From b9be7075fd8b901edbb39e5db85db07decb5f556 Mon Sep 17 00:00:00 2001
From: =?UTF-8?q?Tom=C3=A1=C5=A1=20Pecka?= <peckato1@fit.cvut.cz>
Date: Thu, 1 May 2014 22:47:11 +0200
Subject: [PATCH] aconversion: changes (see details)
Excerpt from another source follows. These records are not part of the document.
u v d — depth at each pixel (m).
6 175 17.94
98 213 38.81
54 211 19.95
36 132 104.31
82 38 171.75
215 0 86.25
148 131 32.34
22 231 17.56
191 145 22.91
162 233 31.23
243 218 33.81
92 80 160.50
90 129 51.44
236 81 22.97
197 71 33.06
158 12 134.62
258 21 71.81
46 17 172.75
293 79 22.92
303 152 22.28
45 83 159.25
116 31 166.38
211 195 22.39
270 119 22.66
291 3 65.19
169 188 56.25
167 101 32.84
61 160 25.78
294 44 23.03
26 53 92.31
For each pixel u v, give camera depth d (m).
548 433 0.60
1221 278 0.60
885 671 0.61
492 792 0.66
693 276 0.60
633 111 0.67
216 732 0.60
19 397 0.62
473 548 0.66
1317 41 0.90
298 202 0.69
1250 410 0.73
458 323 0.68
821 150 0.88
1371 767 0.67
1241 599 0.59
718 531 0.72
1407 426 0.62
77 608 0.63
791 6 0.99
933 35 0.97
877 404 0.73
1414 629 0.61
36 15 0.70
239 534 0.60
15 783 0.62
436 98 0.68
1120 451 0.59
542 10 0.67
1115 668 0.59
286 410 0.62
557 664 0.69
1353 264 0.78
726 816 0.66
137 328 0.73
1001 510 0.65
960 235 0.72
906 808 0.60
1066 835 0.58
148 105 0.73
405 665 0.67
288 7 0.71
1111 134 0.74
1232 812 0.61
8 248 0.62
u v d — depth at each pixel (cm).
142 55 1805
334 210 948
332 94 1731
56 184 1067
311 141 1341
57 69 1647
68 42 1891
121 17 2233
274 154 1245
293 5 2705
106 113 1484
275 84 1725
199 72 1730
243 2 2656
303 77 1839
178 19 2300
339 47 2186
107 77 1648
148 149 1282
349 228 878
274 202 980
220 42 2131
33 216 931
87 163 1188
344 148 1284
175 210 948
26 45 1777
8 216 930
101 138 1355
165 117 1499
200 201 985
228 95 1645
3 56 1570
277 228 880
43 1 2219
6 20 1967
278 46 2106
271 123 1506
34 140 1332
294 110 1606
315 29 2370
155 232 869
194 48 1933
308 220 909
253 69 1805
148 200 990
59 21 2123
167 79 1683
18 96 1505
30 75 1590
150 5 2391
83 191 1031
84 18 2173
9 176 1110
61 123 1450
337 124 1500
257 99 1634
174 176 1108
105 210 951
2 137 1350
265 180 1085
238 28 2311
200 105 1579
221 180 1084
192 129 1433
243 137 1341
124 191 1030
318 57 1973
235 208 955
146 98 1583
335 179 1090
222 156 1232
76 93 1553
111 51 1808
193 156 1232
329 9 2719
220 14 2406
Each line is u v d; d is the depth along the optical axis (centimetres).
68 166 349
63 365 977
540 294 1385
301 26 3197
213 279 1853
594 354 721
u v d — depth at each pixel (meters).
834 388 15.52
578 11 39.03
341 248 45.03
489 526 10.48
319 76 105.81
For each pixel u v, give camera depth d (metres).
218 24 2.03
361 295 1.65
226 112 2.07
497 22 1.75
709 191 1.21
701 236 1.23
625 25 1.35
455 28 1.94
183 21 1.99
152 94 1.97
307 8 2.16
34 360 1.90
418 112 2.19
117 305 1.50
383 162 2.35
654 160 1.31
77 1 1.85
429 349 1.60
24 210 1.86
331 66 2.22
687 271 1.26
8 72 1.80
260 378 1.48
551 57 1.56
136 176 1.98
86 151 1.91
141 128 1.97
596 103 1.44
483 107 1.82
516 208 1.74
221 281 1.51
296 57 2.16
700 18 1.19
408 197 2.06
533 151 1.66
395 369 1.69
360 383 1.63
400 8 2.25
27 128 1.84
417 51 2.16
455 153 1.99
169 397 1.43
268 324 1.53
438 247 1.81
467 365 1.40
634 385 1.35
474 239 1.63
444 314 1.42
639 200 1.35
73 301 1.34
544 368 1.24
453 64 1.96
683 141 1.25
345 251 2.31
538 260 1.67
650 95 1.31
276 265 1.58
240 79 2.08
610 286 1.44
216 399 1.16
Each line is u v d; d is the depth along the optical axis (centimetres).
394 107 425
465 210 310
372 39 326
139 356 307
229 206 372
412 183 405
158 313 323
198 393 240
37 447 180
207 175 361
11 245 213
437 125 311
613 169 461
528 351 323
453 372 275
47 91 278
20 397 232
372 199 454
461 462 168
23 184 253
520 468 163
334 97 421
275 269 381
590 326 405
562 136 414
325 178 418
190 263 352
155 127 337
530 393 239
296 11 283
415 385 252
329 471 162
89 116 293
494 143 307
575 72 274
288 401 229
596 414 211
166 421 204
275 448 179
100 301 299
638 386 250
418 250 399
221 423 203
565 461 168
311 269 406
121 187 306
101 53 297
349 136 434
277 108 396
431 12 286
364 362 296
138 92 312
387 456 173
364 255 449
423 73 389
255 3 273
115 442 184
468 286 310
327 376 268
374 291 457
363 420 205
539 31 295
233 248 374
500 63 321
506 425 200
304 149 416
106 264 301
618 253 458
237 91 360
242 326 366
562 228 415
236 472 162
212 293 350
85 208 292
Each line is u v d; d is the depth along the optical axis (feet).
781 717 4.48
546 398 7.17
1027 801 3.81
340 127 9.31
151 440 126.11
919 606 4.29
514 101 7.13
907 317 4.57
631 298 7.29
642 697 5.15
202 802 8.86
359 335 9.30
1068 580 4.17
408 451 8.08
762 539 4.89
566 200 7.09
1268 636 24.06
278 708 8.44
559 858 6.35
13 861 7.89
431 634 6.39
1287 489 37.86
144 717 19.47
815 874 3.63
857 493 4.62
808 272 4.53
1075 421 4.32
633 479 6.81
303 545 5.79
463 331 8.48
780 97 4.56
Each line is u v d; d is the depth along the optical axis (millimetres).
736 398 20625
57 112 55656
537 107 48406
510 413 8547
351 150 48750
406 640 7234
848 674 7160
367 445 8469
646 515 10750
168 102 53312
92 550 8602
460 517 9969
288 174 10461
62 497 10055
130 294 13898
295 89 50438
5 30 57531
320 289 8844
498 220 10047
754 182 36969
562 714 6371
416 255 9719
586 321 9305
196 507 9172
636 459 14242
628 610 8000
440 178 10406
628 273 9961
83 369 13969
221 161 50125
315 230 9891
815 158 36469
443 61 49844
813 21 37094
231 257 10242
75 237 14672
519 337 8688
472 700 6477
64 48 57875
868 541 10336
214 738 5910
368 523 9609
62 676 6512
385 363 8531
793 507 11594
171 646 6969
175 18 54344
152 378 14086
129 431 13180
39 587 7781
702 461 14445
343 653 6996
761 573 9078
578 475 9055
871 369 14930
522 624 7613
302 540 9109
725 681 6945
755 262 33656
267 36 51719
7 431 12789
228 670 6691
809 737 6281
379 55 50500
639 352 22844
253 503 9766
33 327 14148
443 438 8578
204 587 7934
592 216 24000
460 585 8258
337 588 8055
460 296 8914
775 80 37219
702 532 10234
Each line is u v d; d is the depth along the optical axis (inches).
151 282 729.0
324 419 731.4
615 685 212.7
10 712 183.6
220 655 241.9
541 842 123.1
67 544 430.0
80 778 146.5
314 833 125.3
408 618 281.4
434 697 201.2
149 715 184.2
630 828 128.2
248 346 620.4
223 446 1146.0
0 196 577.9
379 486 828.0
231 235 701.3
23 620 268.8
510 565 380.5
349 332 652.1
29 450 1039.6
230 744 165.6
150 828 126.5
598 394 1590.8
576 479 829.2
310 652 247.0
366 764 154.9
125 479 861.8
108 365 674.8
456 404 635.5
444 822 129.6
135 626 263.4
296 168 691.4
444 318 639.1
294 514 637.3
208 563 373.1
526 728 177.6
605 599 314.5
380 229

 - FA -> LRG: fix double addition of rules
 - Glushkov: use different state/nonterminal names. Names are generated via hexavigesimal with symbol id appended
 - Thompson: use different state names
 - Brzozowski: fix numbering - start at 0 so hexavigesimal starts properly at A
 - RRG -> FA: if createUnique is used, then use A' instead of A0

 - tests: correct exit values to determine if process reached timeout or segfault
---
 .../src/aconversion/ConversionHandler.cpp     |  9 +++-----
 .../src/fa2rg/fa2lrg/FAtoLRGConverter.cpp     | 10 +++++++--
 aconversions/src/re2fa/Brzozowski.cpp         |  2 +-
 aconversions/src/re2fa/Glushkov.cpp           |  3 ++-
 aconversions/src/re2fa/Glushkov.h             |  1 +
 aconversions/src/re2fa/Thompson.cpp           | 21 ++++++++++---------
 aconversions/src/re2fa/Thompson.h             |  2 ++
 .../re2rg/re2rrg/BrzozowskiDerivationRRG.cpp  |  2 +-
 aconversions/src/re2rg/re2rrg/GlushkovRRG.cpp |  4 +++-
 aconversions/src/re2rg/re2rrg/GlushkovRRG.h   |  2 ++
 .../src/rg2fa/rrg2fa/RRGtoFAConverter.cpp     |  2 +-
 tests.aconversion.sh                          |  4 ++--
 12 files changed, 37 insertions(+), 25 deletions(-)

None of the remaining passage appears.